Partial Order: A relation that is reflexive, antisymmetric, and transitive.

Partition: A collection of disjoint subsets whose union is the original set.

Permutation: An arrangement of objects where order matters.

Pigeonhole Principle: If n items are put into m containers with n > m, at least one container has multiple items.

Power Set: The set P(A) of all subsets of set A.

Predicate: A statement involving variables that becomes a proposition when values are assigned.

Prime Number: An integer greater than 1 divisible only by 1 and itself.

Proof by Contradiction: Assuming the negation of the statement and deriving a contradiction.

Proof by Contrapositive: Proving p → q by proving ¬q → ¬p.

Proposition: A declarative statement that is either true or false.

Range: The set of actual output values produced by a function.

Recurrence Relation: An equation defining a sequence in terms of previous terms.

Recursion: Defining something in terms of itself with a base case.

Reflexive: A relation R where every element relates to itself (aRa for all a).

Relation: A subset of the Cartesian product of two sets.

Sequence: An ordered list of numbers, typically defined by a formula or recurrence.

Set: An unordered collection of distinct objects.

Strong Induction: Induction assuming all previous cases when proving the next case.

Subset: Set A is a subset of B (A ⊆ B) if every element of A is in B.

Summation: The notation Σ representing the sum of a sequence of terms.

Surjection: A function where every element in the codomain is mapped to (onto).

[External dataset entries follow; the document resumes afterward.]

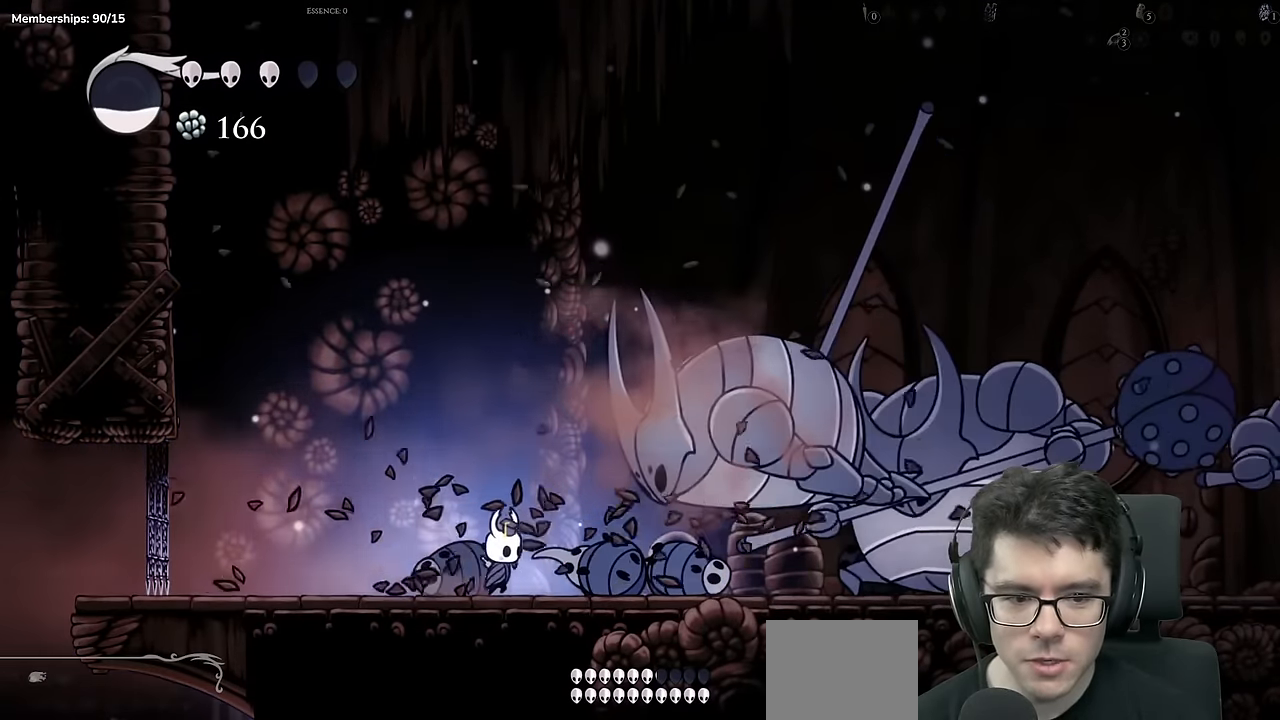
{"buttons": ["DPAD_LEFT"], "left_stick": "center", "right_stick": "center", "events": [[84, "DPAD_RIGHT", "up"], [384, "DPAD_LEFT", "down"]]}
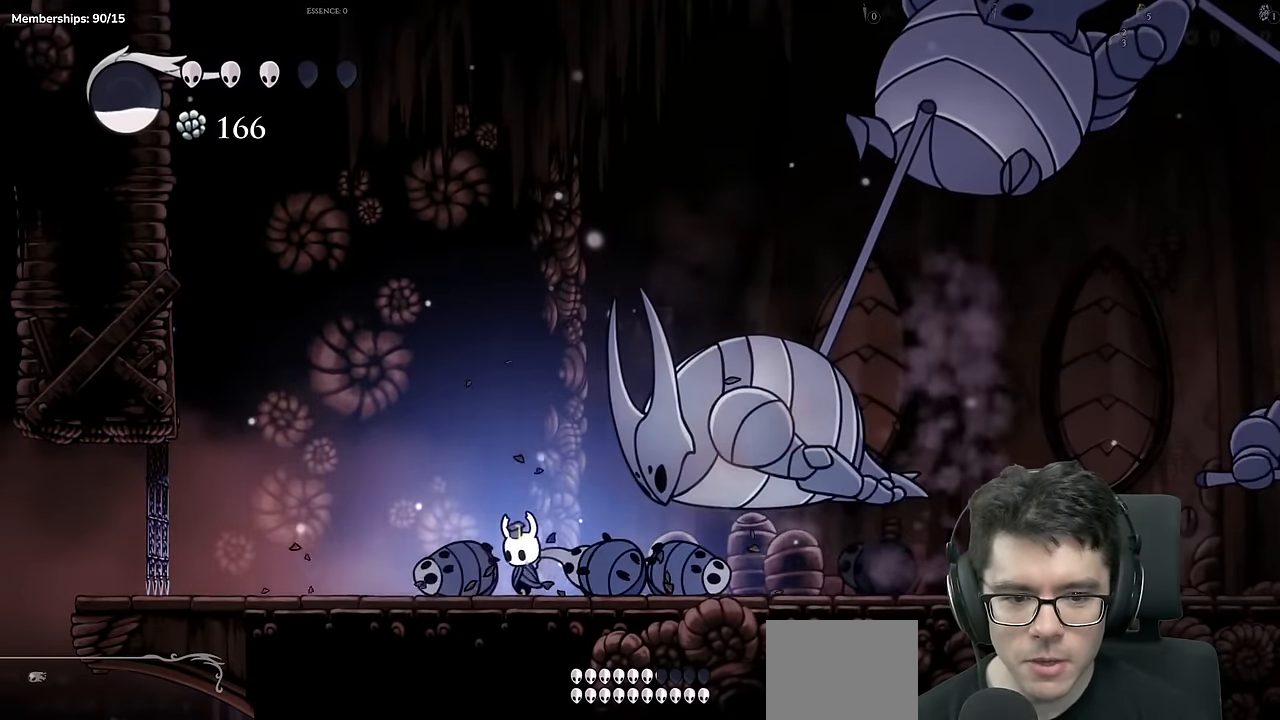
{"buttons": [], "left_stick": "center", "right_stick": "center", "events": [[300, "DPAD_LEFT", "up"]]}
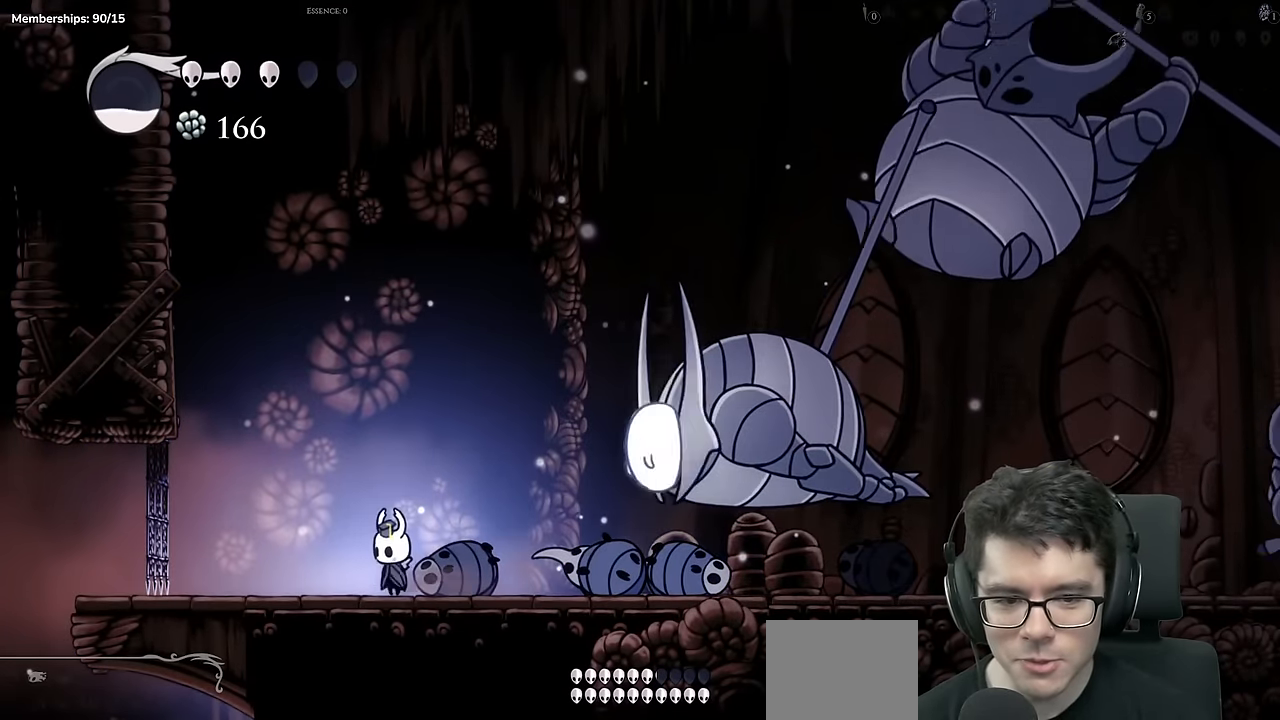
{"buttons": ["DPAD_RIGHT"], "left_stick": "center", "right_stick": "center", "events": [[234, "A", "down"], [234, "DPAD_RIGHT", "down"], [451, "A", "up"]]}
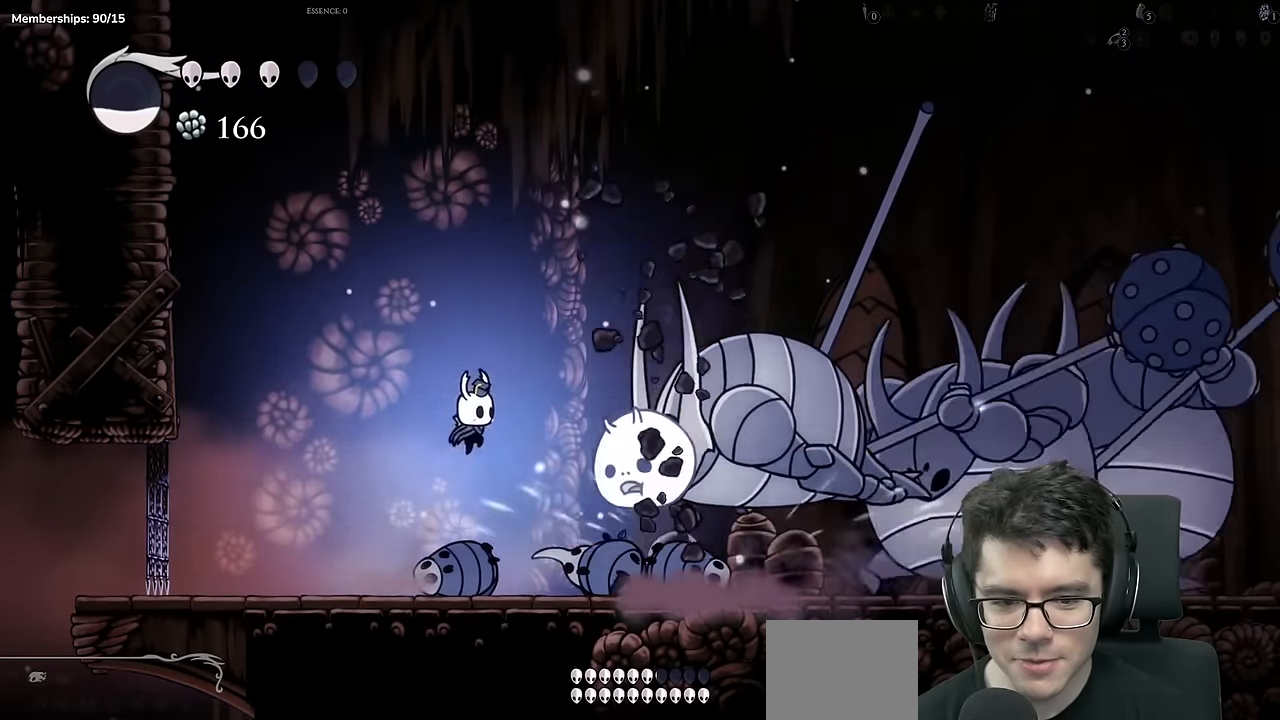
{"buttons": ["A", "DPAD_RIGHT"], "left_stick": "center", "right_stick": "center", "events": [[67, "DPAD_RIGHT", "up"], [67, "X", "down"], [100, "DPAD_LEFT", "down"], [250, "X", "up"], [317, "DPAD_LEFT", "up"], [367, "DPAD_RIGHT", "down"], [450, "A", "down"]]}
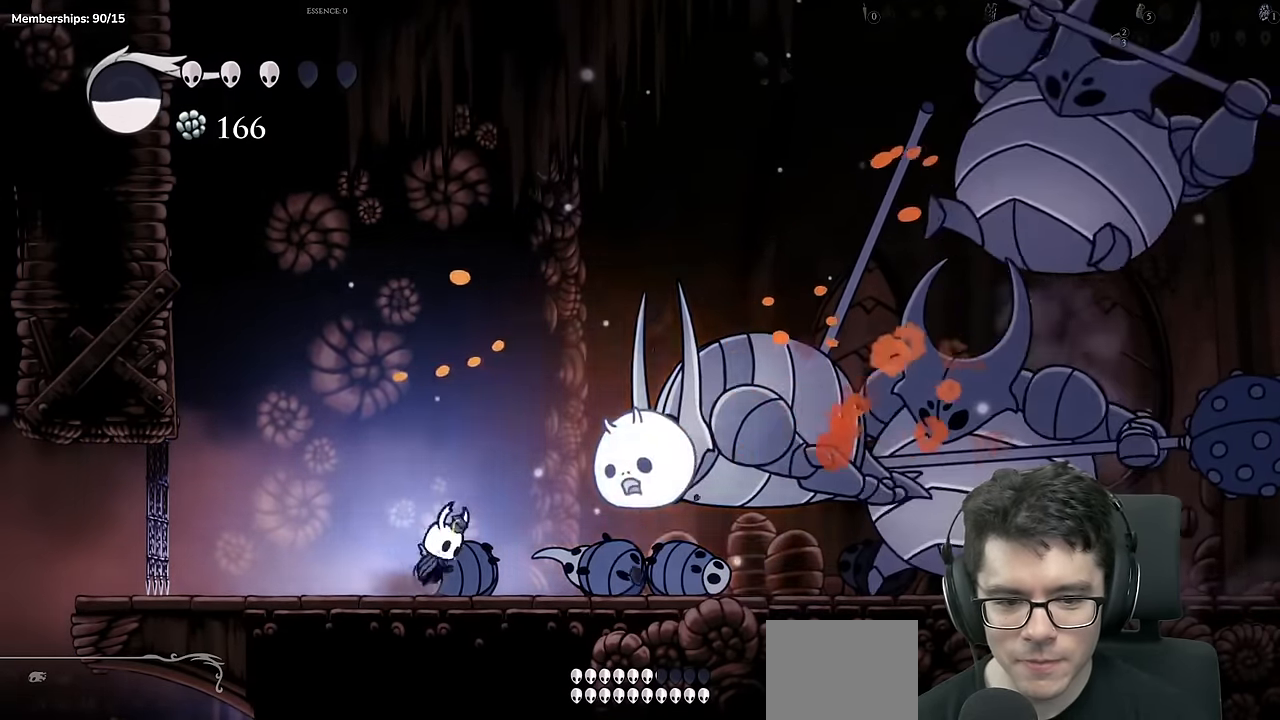
{"buttons": ["A", "X"], "left_stick": "center", "right_stick": "center", "events": [[17, "X", "down"], [117, "A", "up"], [234, "X", "up"], [451, "A", "down"], [468, "DPAD_RIGHT", "up"], [484, "X", "down"]]}
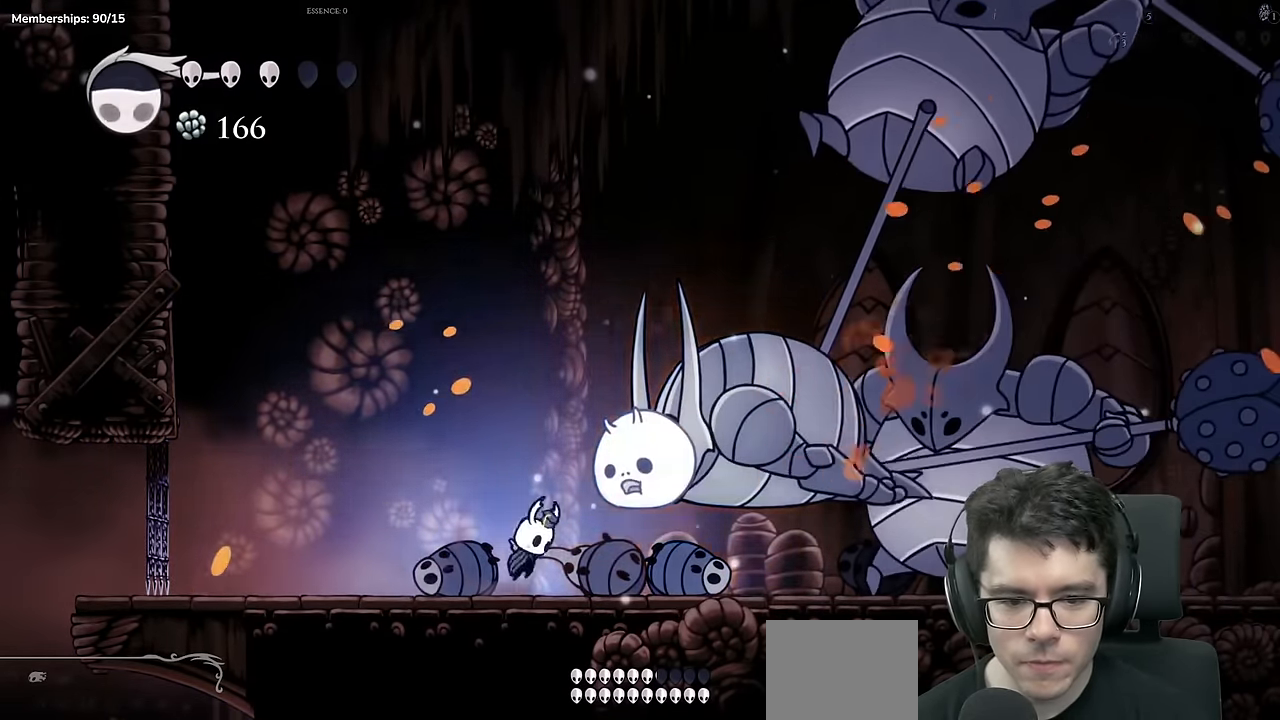
{"buttons": ["DPAD_LEFT"], "left_stick": "center", "right_stick": "center", "events": [[67, "DPAD_LEFT", "down"], [233, "A", "up"], [233, "X", "up"]]}
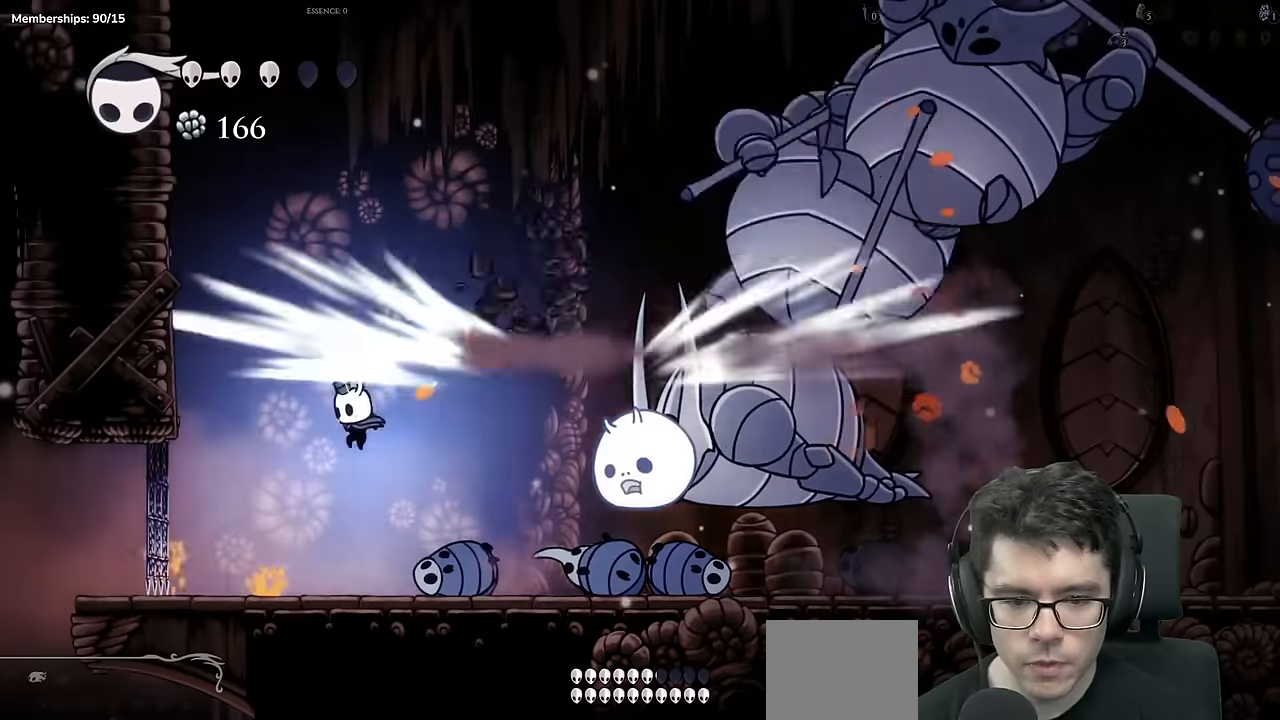
{"buttons": ["DPAD_RIGHT"], "left_stick": "center", "right_stick": "center", "events": [[100, "DPAD_LEFT", "up"], [167, "DPAD_RIGHT", "down"]]}
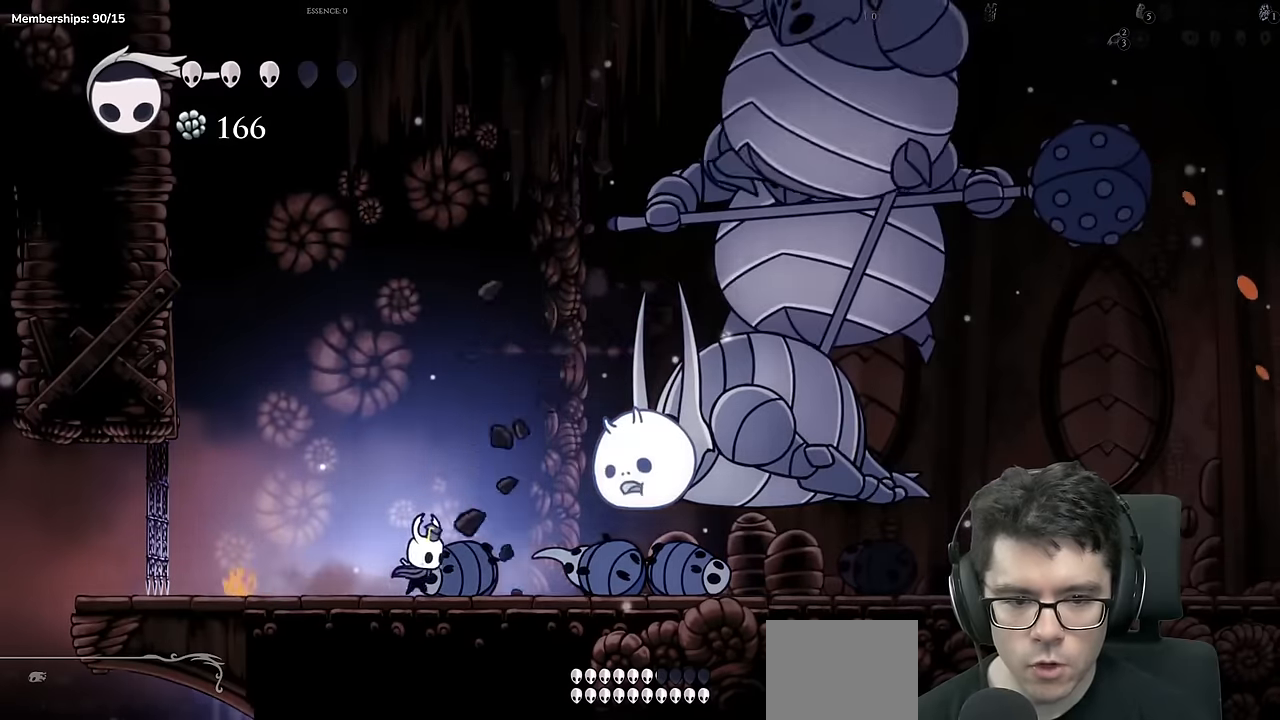
{"buttons": ["DPAD_LEFT"], "left_stick": "center", "right_stick": "center", "events": [[83, "A", "down"], [133, "X", "down"], [183, "A", "up"], [183, "DPAD_RIGHT", "up"], [200, "DPAD_LEFT", "down"], [267, "X", "up"]]}
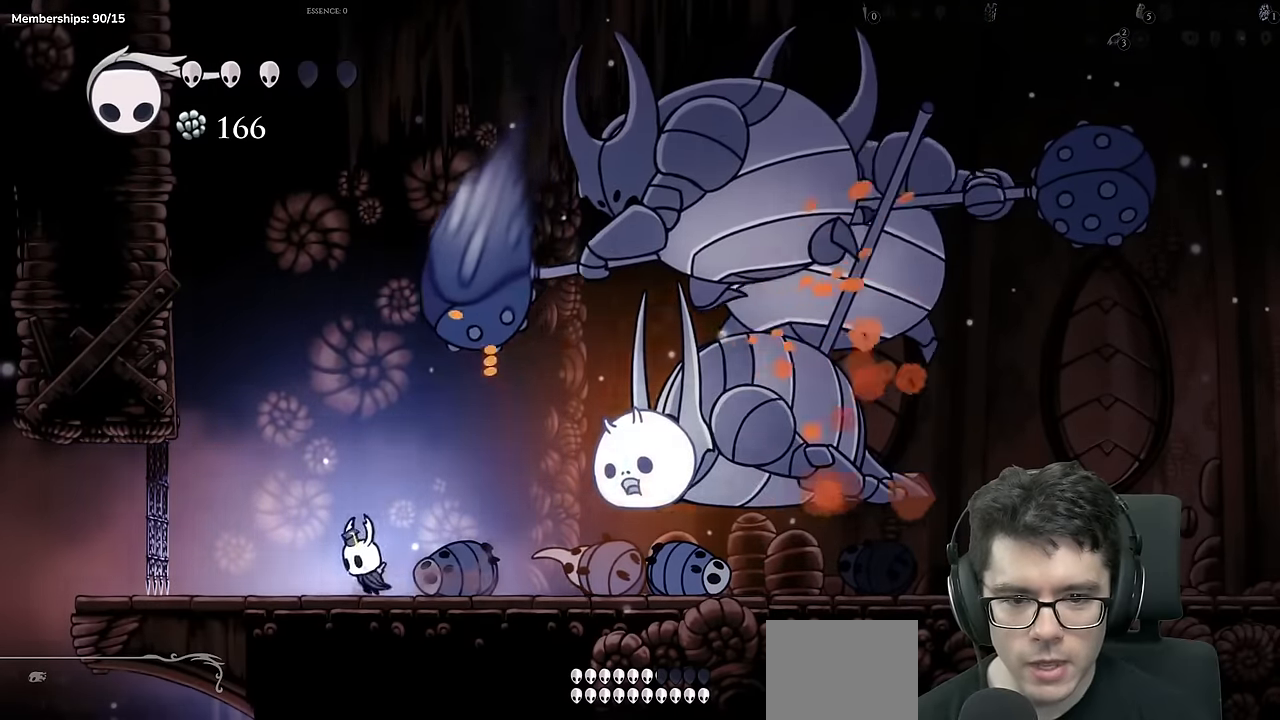
{"buttons": ["DPAD_RIGHT"], "left_stick": "center", "right_stick": "center", "events": [[351, "DPAD_LEFT", "up"], [384, "DPAD_RIGHT", "down"]]}
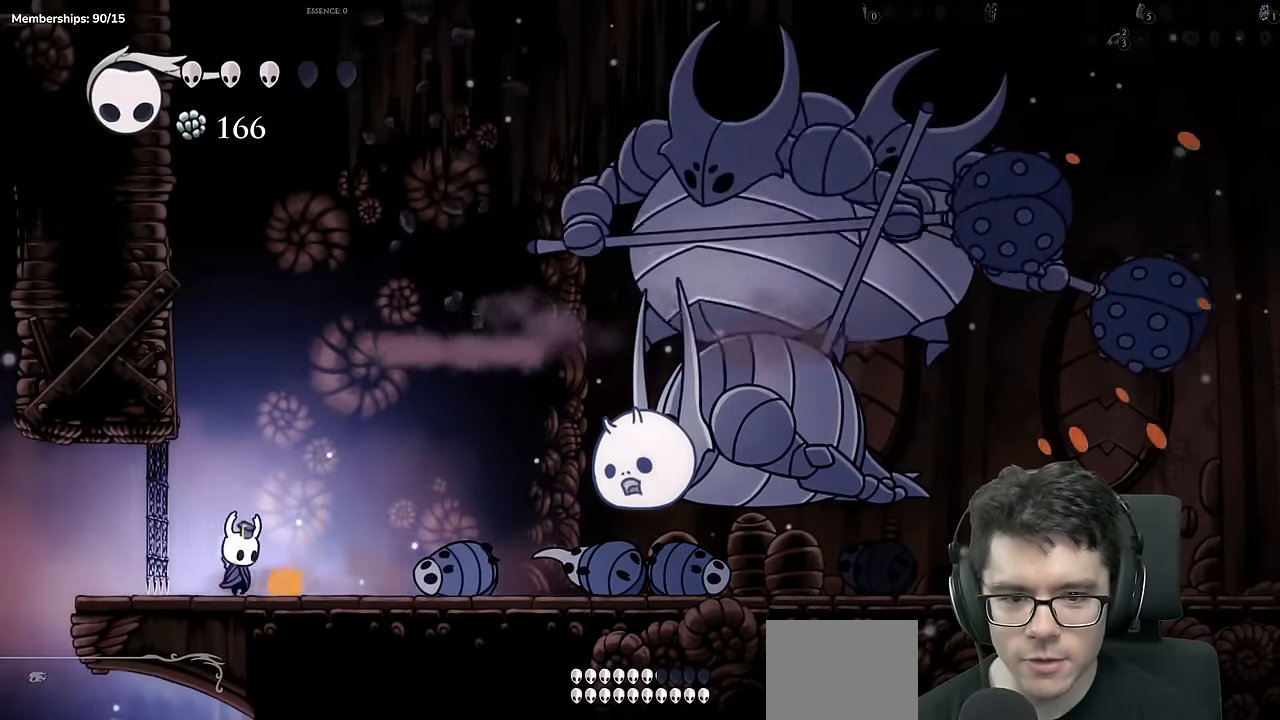
{"buttons": ["DPAD_RIGHT"], "left_stick": "center", "right_stick": "center", "events": []}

Symmetric: A relation R where if aRb then bRa.

Tautology: A compound proposition that is always true.

Transitive: A relation R where if aRb and bRc, then aRc.

Truth Table: A table showing all possible truth value combinations for a logical statement.

Union: The set A ∪ B containing elements in A or B or both.

Universal Quantifier: The symbol ∀ meaning "for all."

Universe (Universal Set): The set of all elements under consideration in a particular context.

Vacuous Truth: A conditional statement that is true because its hypothesis is false.

Venn Diagram: A visual representation of set relationships using overlapping shapes.

Study Tips

Master these concepts through practice. Work problems daily, connect ideas across topics, and always understand why methods work, not just how to apply them. Discrete mathematics is the foundation of computer science—every algorithm, data structure, and complexity analysis builds on these principles.